Teriakan sala artinya salah, merupakan kebalikan dari kenyataan sesungguhnya bahwa ternyata yang ditombak tepat pada sasaran atau kena. Kebiasaan orang Bhela, setiap orang yang berburu sudah tahu posisi, siapa penombak pertama, kedua, ketiga dan seterusnya. Di posisi mana mereka harus menunggu atau berdiri.
Biasanya dengan kuda dan tombak, mereka sudah menunggu pada jalur-jalur jalan (nete), di mana babi hutan atau rusa melewati nete tersebut. Tidak ada teriakan atau dialog, tapi mereka sudah dalam posisi mengintai dan diam untuk siap menombak babi hutan atau rusa. Para pemburu segera tahu kalau babi hutan atau rusa melewati jalan atau nete, dari gonggongan anjing berburu yang mereka lepas ke hutan.

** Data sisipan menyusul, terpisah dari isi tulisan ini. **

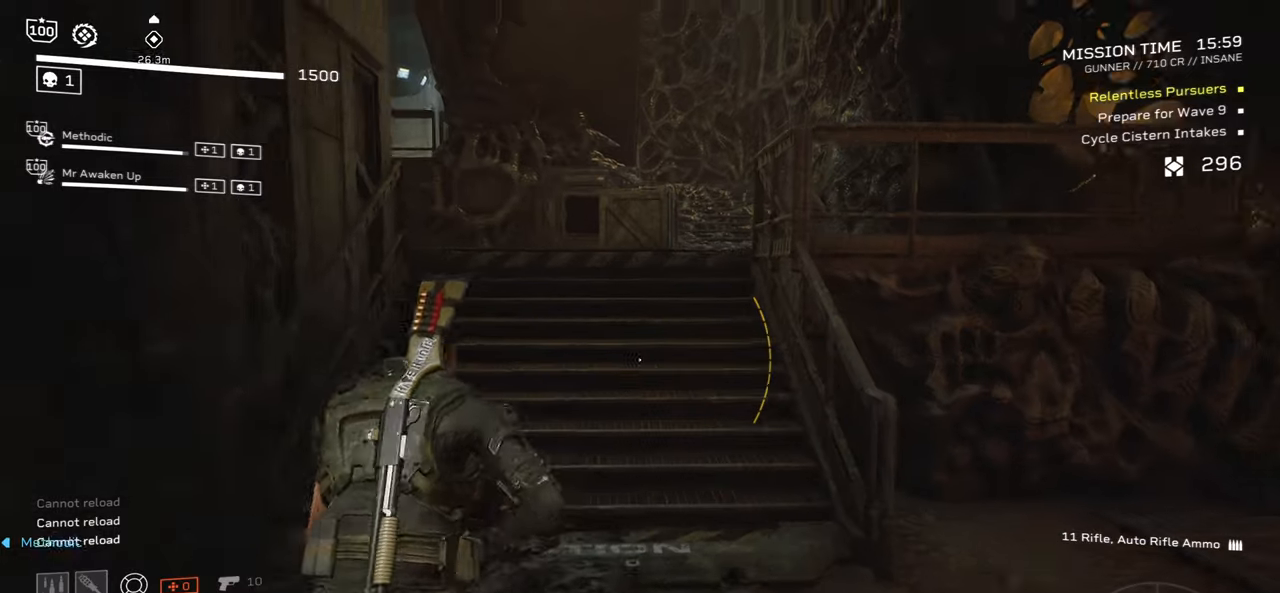
{"keys": ["w"], "mouse": [], "events": [[66, "space", "up"], [250, "shift", "up"]]}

Sebelum berburu ada ritual yang harus dilakukan oleh kepala kampung. Dia akan memberi pengumuman kepada warga kampung untuk siap-siap pergi. "Eiiiiii... oga yeta oga lau. Eye poa woka toni, yua mai to'o tenge (memanggil orang-orang di kampung untuk pergi berburu)." Demikian Falentinus Nuga, tua adat Sa'o Beba di Kampung Adat Bhela berteriak pada malam hari memberitahukan kepada warga untuk siap berburu babi hutan dan rusa di hutan atau padang.
Saat melakukan ritual itu, kaki kanannya bertumpu pada watu meye (batu besar) dan kaki kirinya menginjak watu nabe (batu persegi yang rata) sang tua adat mewartakan (enga dai) kepada segenap warga suku Bhela tanda dimulainya masa berburu atau dai.
Menurut kalender adat suku Bhela, enga dai dilakukan pada puncak musim panas, saat bulan masih terpendam atau belum muncul (wula so'o). Sehari setelah enga dai dilakukan sang tetua adat, kira-kira pukul 18.00 Wita masing-masing bhisu atau rumah adat (semuanya ada enam bhisu) menyiapkan satu anakan pisang untuk ditanam pada lokasi yang telah disepakati dan menyiapkan enam ekor ayam sesuai jumlah rumah adat untuk dibuat ritual permohonan kepada Dewa Yeta -Ga'e Yale (Tuhan) dan leluhur.
Uniknya, ayam tidak disembelih tetapi lehernya diselipkan pada belahan aur yang ditancap. Setelah ayam dibakar, salah satu tetua adat yang berpengalaman akan melihat hati ayam (tanga ate manu) untuk memprediksikan hasil buruan. Dengan melihat hati ayam dapat diketahui apakah perburuan tahun ini berjalan sukes atau malah tidak dapat buruan sama sekali.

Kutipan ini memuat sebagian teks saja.